Found this awesome idea here to mix up the "Hello, Hello" pg 260, welcome song by using different languages. A visitor gets to pick a stick with a language on it, and then we sing while replacing "Hello" with the word for hello in that language. I knew it would be a hit because especially the older kids love trying to sing the birthday song that is in a bunch of different languages, only this is simpler and the little kids can get it too! The link above shows even more language options, but I'm keeping it simple for now and will add more when they become bored of these.
(Want to eventually switch to actual flag representing each country)
I also "mixed up" our work on "Follow the Prophet" pg 110. I modified the idea here, and took key words from the verses we are working on, then found a substitute word to replace. I HAD to steal their idea, which was to replace "follow" with "swallow", and even though we are not doing the Jonah verse this year, still so funny!
Anyway, I made footprints and wrote all the right words and replacement words on them, using different colors for the three different verses.
For junior primary I gave each kid a set of footprints and they had to pick the right one. Then we put the right ones on the board leading to a picture of the prophet, and the replacement words I gave to the kids and they could put them somewhere on the floor leading somewhere else. When we got a verse done, we sang it.

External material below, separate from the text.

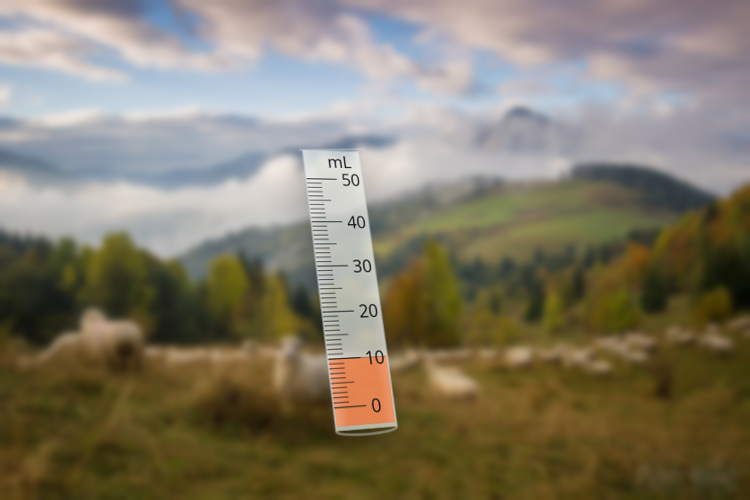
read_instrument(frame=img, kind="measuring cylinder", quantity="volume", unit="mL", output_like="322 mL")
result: 10 mL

For senior primary, we have a small group, so I split them up into three teams, one for each verse. I had scattered all the footprints on the floor, all mixed-up. Each team had to find all the words in the right color for their verse, take them to one corner of the room, then put them in two lines. 1) one line for the right words in order. 2) one line for the replacement words in order. I thought they'd get it pretty quick, but it took some time and some continued directions to help them along. It was helpful to have some of the adult teachers jump in to help.

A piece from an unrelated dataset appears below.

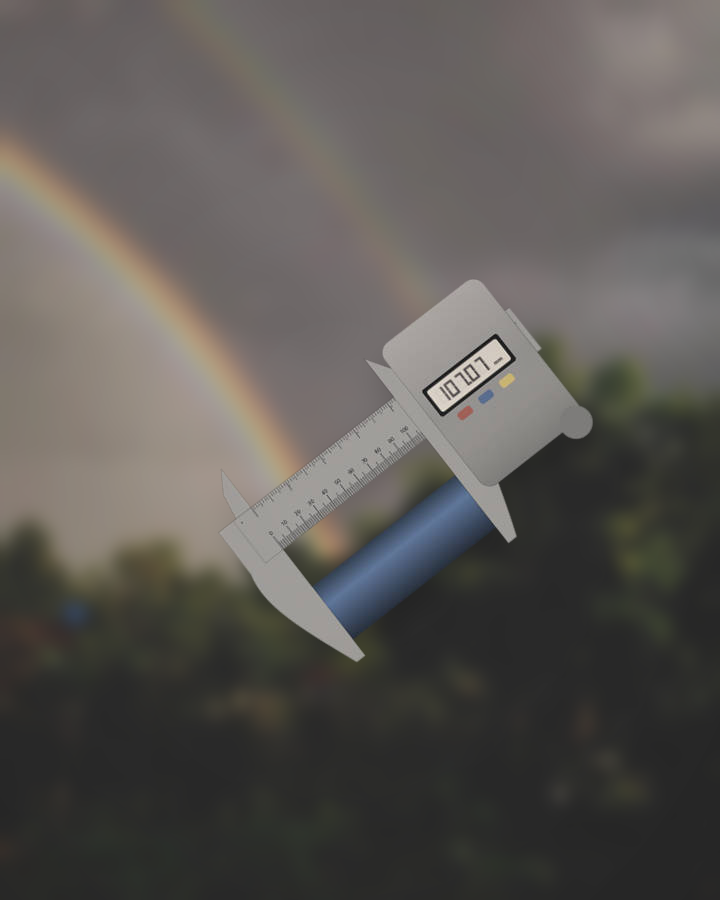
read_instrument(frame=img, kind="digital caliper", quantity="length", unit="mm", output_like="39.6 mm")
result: 107.07 mm
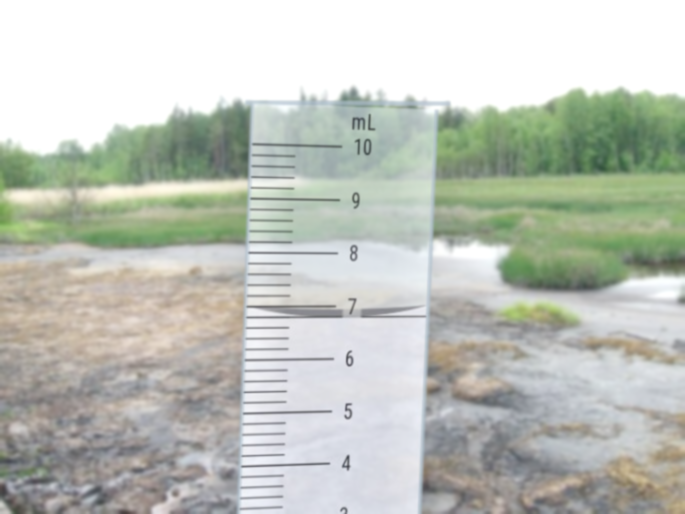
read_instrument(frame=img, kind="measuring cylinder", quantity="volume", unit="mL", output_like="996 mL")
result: 6.8 mL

When all teams had theirs right, I let each team sing the "silly" version of their song with all the replacement words, and then everyone together sang the right words. They struggled with singing the "silly" version because I could not find perfect rhymes/rhythms for every word, but it was still fun and it mostly got them up and out of their chairs and working together.
On a more reverent song, I would not do the silly word mix-up, but since this is a pretty upbeat song and it has funny lines already, I figured it was okay.